He fucks me harder, bottoming out deeper than I thought possible. Until his hips slam into my ass and the backs of my thighs. The sound of skin slapping onto skin, of his hard cock moving in and out of my soaking wet pussy...
“Fuck, it’s so, it’s so...”
“Say my fucking name, Claire.”
“Jonah. Jonah. Jonah.”
I chant it like he wants. Like an incantation. More. More. More .
His palm splays on my collarbone, and my excitement increases. I wait for him to move it to my neck, but he doesn’t. He just applies pressure to my collarbone, pinning me into the mattress. Maintaining control.
I wrap my hand around his wrist and try to coax him to my throat, but he doesn’t budge.
“Please,” I beg.
“Please what?”
I squeeze my eyes shut, willing the request to fall from my lips, but I can’t bring myself to say it. Even after all he’s done, all we’ve done, I can’t say it. His answering laugh is dark. He knows, and he doesn’t remove his hand from my collarbone.
He moves my legs apart and presses my knees to my shoulders, lifting my ass from the bed until I’m arched and folded. I mentally thank myself for yoga because who the fuck bends like this.
Then he spits again and rubs his thumb on my clit.
“Oh God.” I groan.
“You close, Trouble?”
His voice is strained and breathless. He’s holding back. He’s ready. I nod.
“Good.”
He pulls out of me, pulls off the condom, then pumps into me twice more. It drives me fucking crazy, skin on skin, heat on heat. My pussy clenches around him, so close. So close.
Then he pulls out of me completely, lets go of my legs, and pumps his dick until he’s coming all over my pelvis and stomach. I watch breathlessly as his mouth drops open on a long groan, his eyes never leaving my body. Fascinated by his cum covering my skin.
When he’s finished, I wait impatiently. I wait for him to return between my legs and bring me to orgasm in some way. With his fingers or tongue. But then he stands beside the bed, looming over me, and hits me with a glare.

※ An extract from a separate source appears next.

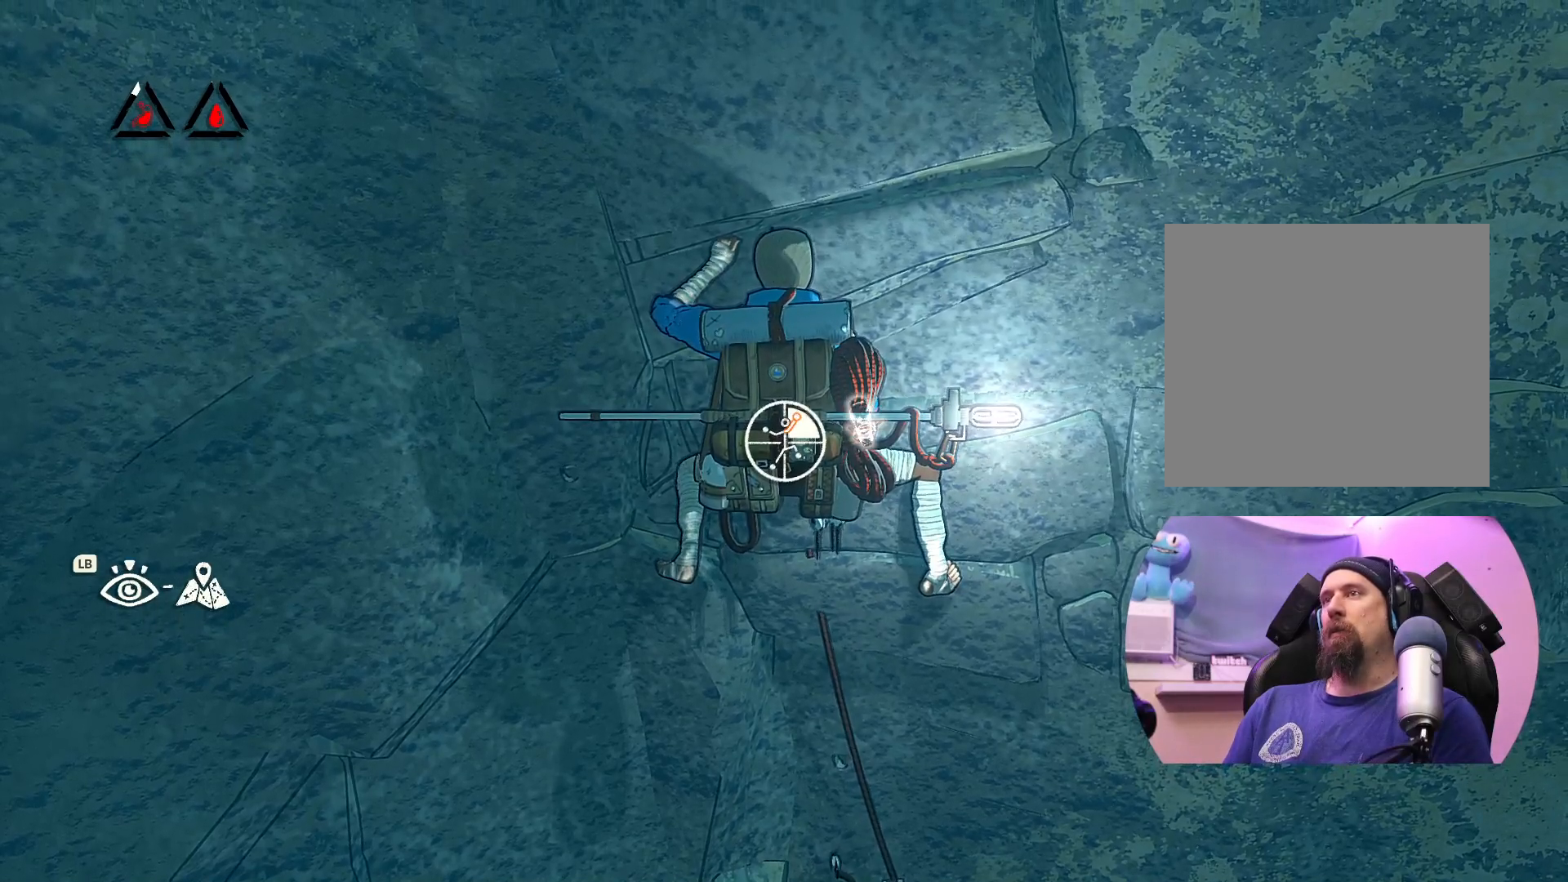
{"buttons": [], "left_stick": "up-right", "right_stick": "center", "events": [[33, "left_stick", "up-right"], [317, "R1", "up"]]}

My brows furrow and a chill skates down my spine. I close my legs, sit up, and cover my chest, ignoring the way his cum smears against my skin.
“What?” I say quietly.
He says nothing, so I repeat myself more forcefully. I snap at him and quickly start throwing on armor. Fortified steel for whatever he’s going to say. I can tell from the look in his eyes that it won’t be good.
“What?”
A sinister grin stretches over his face, and my heartbeat sounds like warning bells in my head.
“How does it compare?”
My heart stops. My stomach drops. I open my mouth and force out only one word. The only one I can actually form, and even then, it’s a ghostly, shaky whisper.
“What?”
The hatred that flashes over his face, the pain that I see in his eyes, guts me. And then in a blink, it disappears.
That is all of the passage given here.